Der libanesische Regisseur Rabih Mroué erklärt, warum eine Whatsapp-Steuer den Volksprotest in seinem Land auslösen konnte. Und wieso die Regierung nicht mit Gewalt reagiert. Bislang. Mit Rabih Mroué hat sich Till Briegleb unterhalten.

Von Till Briegleb

Seit Wochen protestieren im Libanon Millionen Menschen gegen die Regierung. Rabih Mroué, einer der bekanntesten Theatermacher und Künstler des Landes, beschäftigt sich seit zwanzig Jahren in seiner Arbeit mit den Traumata im Nahen Osten. Seine Theaterarbeiten verbinden Schauspiel, Video und zuletzt auch Tanz, um historische Vorgänge rund um Krieg und Gewalt zu rekonstruieren.

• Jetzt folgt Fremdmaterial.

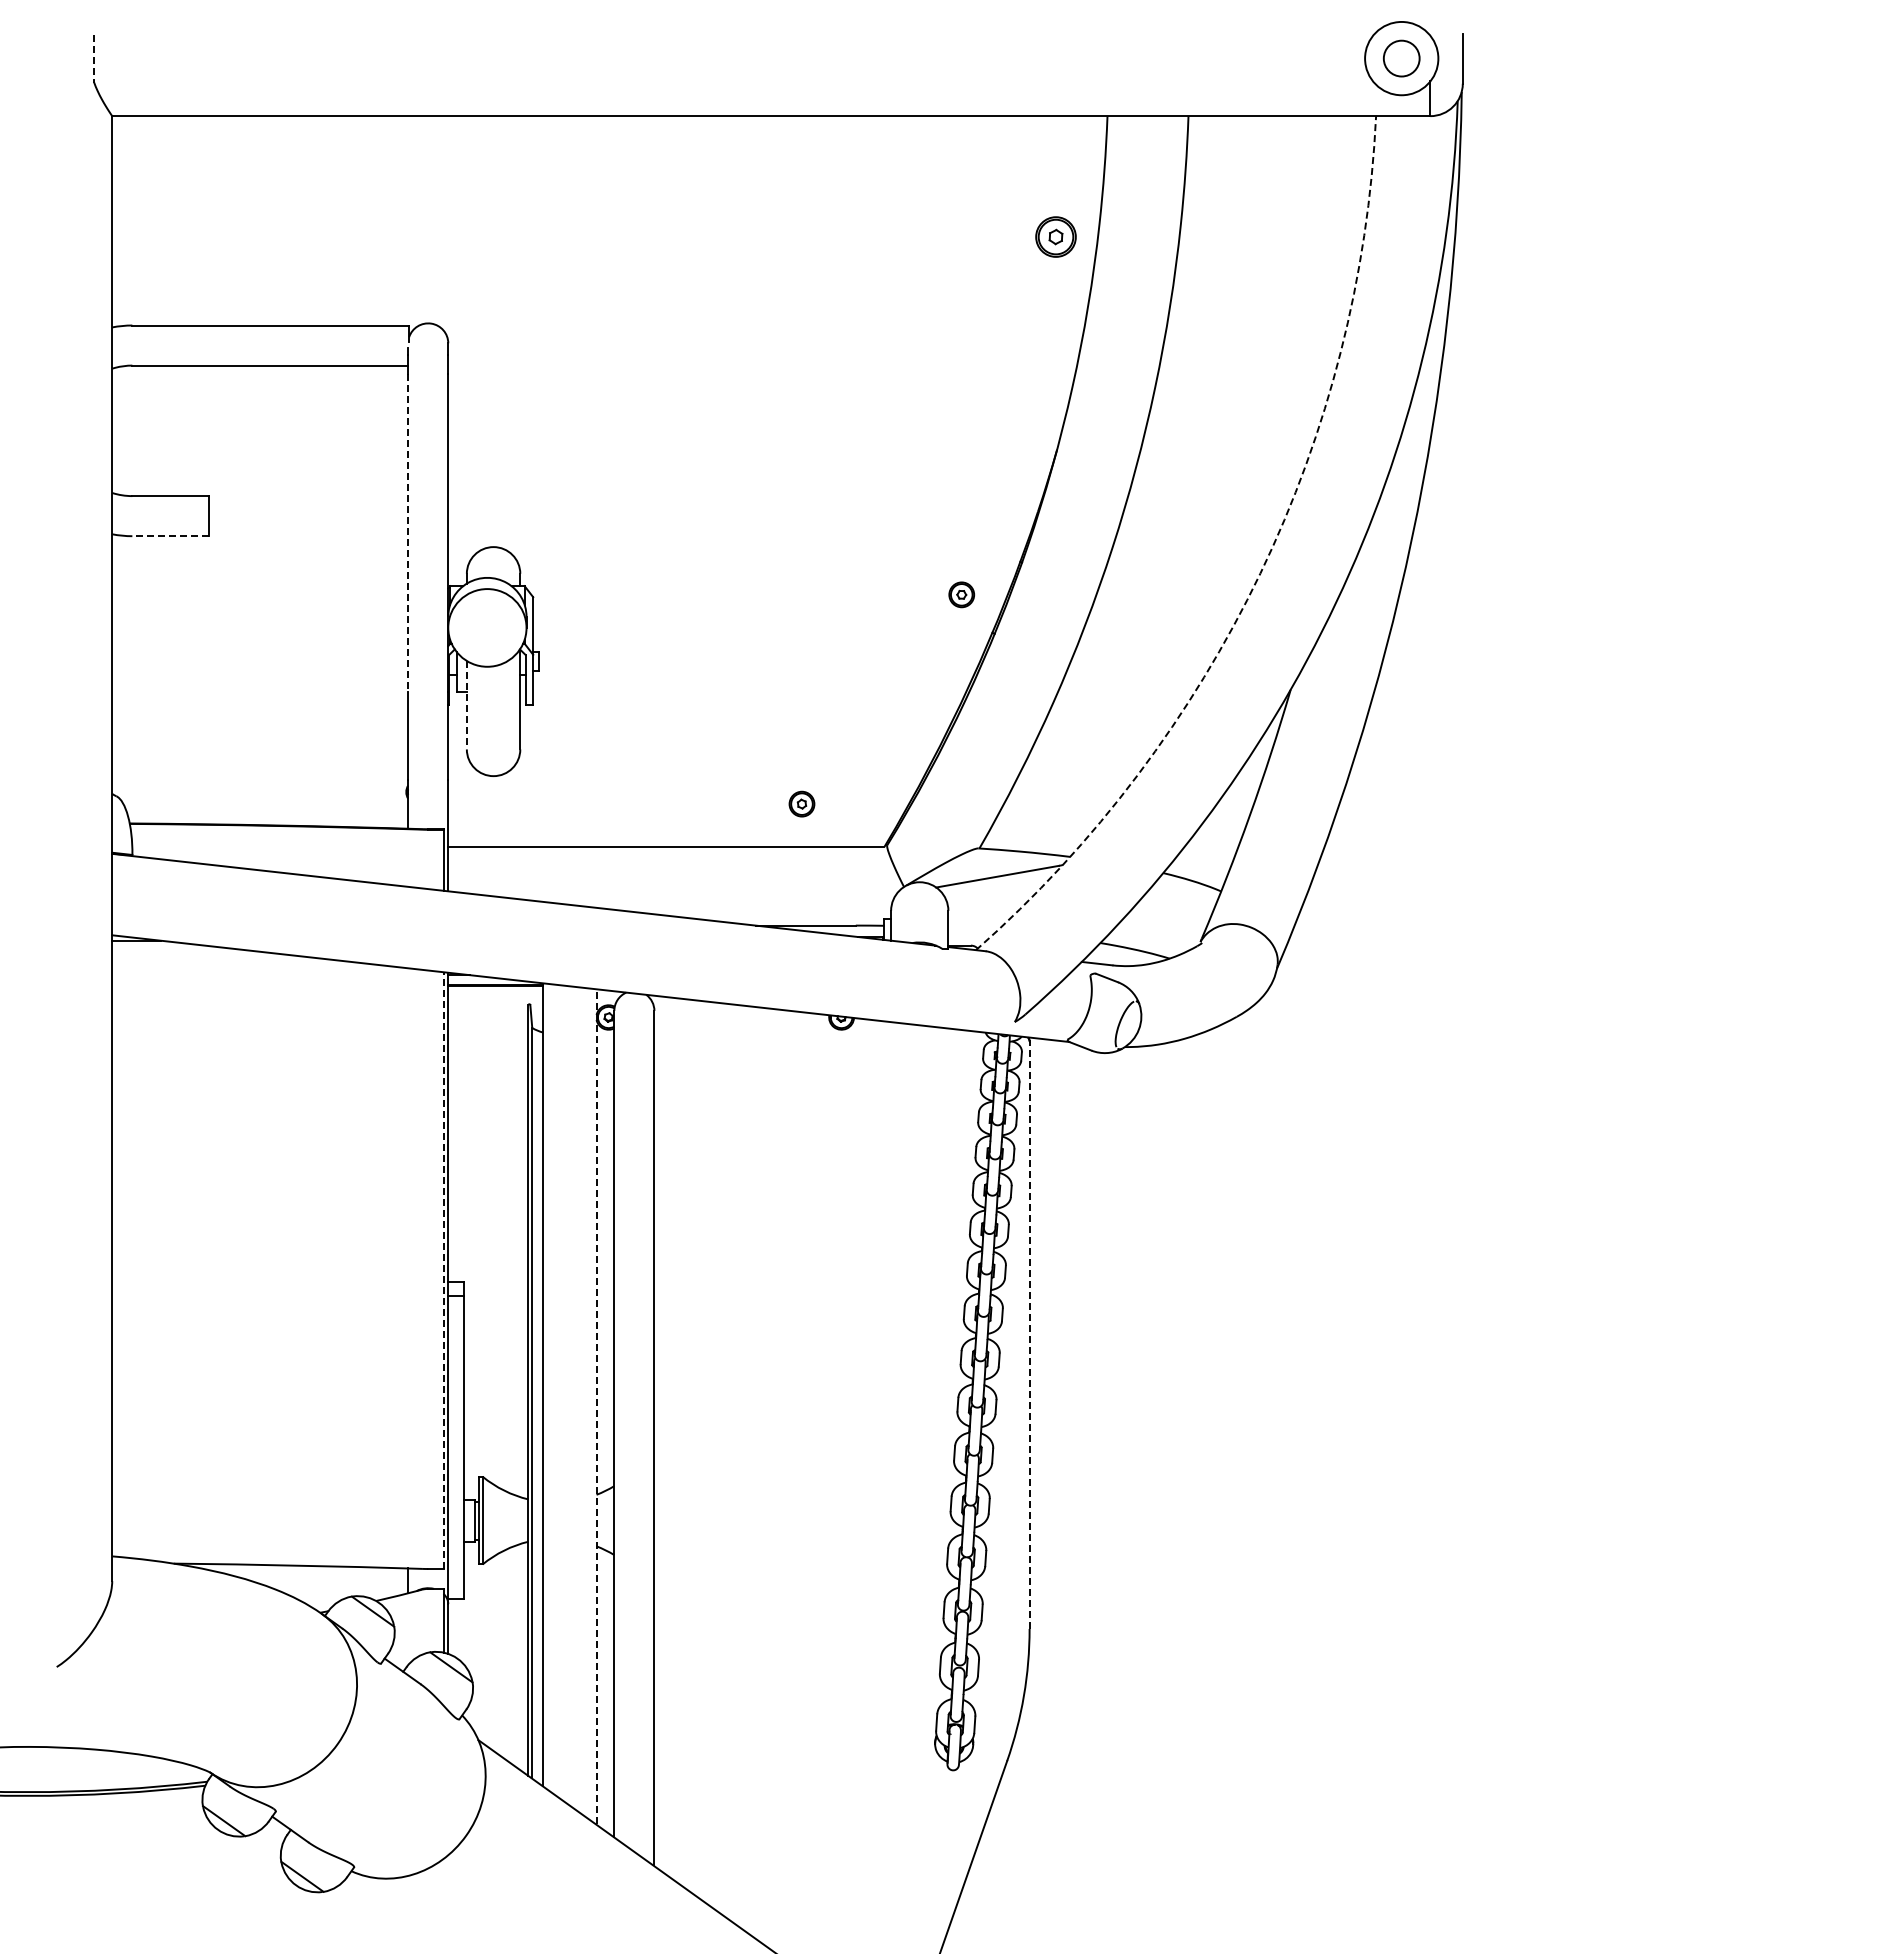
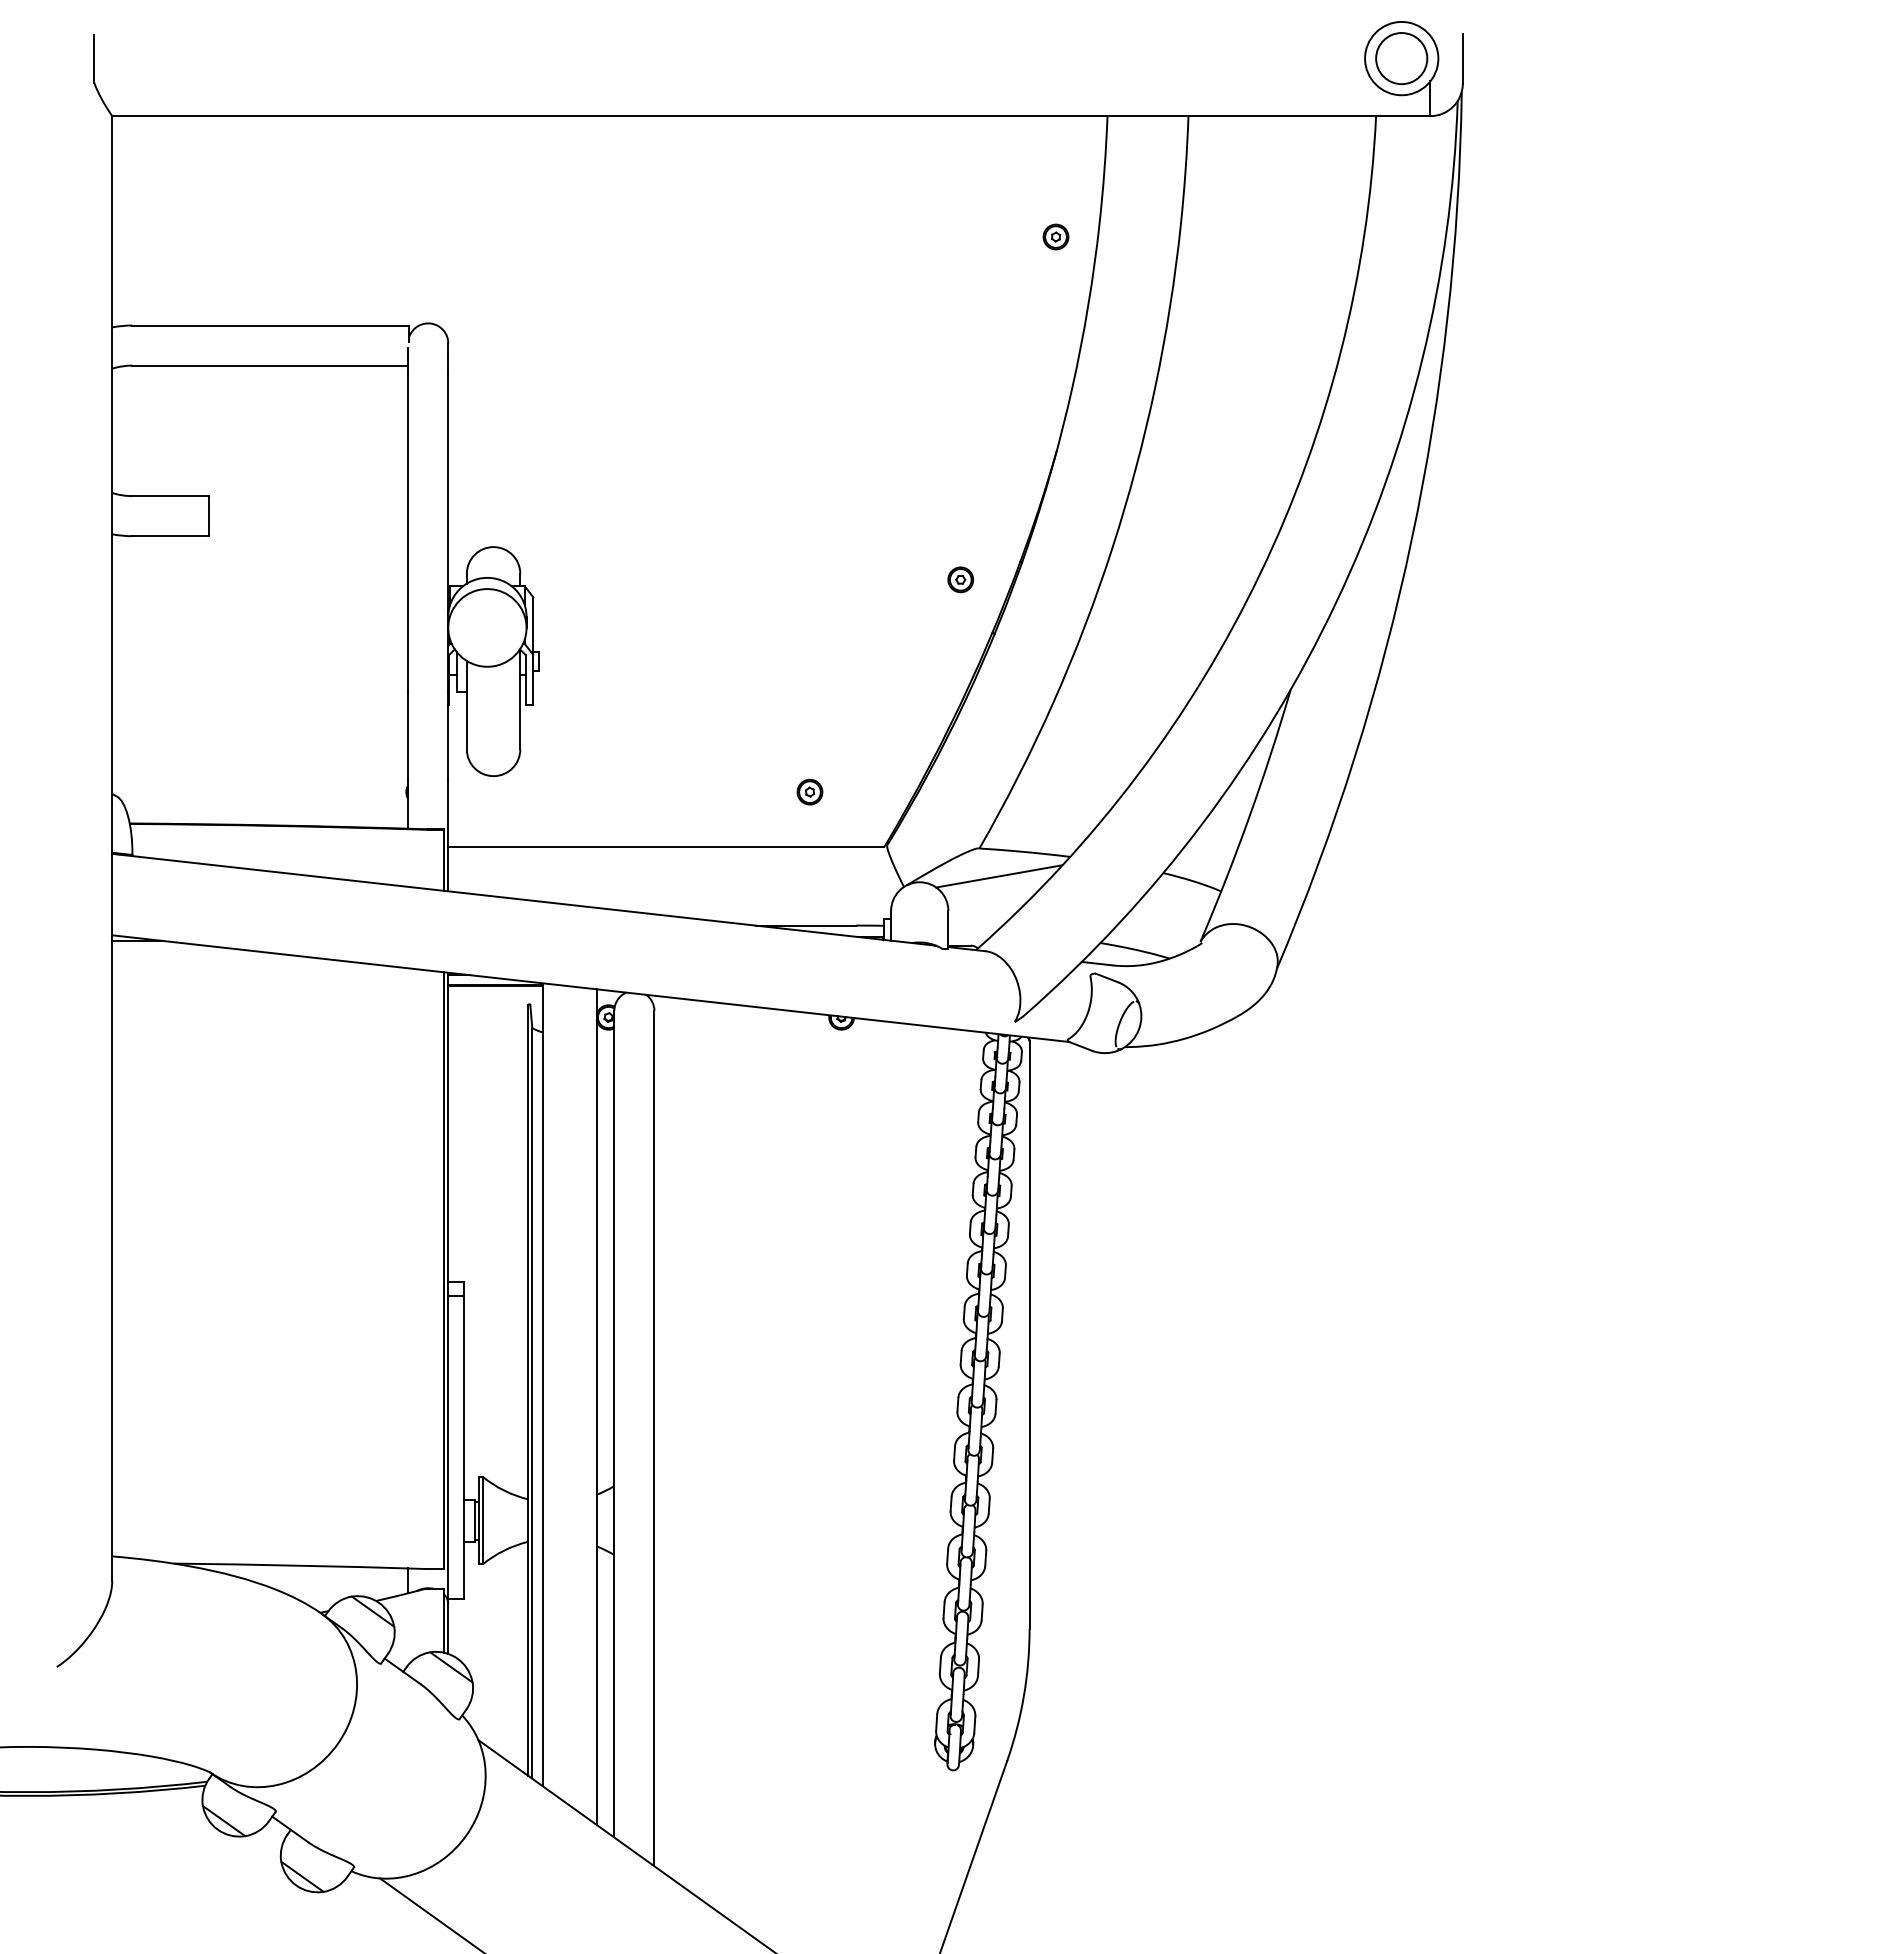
circle at (1401, 58) diameter: 36 px -> 51 px
line at (94, 59): dashed -> solid
part at (1055, 236) size: 42x42 px -> 28x28 px
line at (408, 533): dashed -> solid
line at (170, 536): dashed -> solid
arc at (1260, 573): dashed -> solid
part at (961, 594) position: (961, 594) -> (960, 579)
line at (466, 705): dashed -> solid
part at (801, 803) position: (801, 803) -> (809, 791)
line at (443, 1270): dashed -> solid
line at (1029, 1335): dashed -> solid
line at (596, 1406): dashed -> solid
line at (430, 1914): none -> present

Mroué hat an den Münchner Kammerspielen gearbeitet. Seine Installationen und Videoarbeiten wurden auf der Documenta 12 oder im Centre Pompidou gezeigt. Anlässlich der Premiere seines neuen Stücks "You should have seen me dancing waltz" auf Kampnagel in Hamburg analysiert Mroué die Lage in seiner Heimat.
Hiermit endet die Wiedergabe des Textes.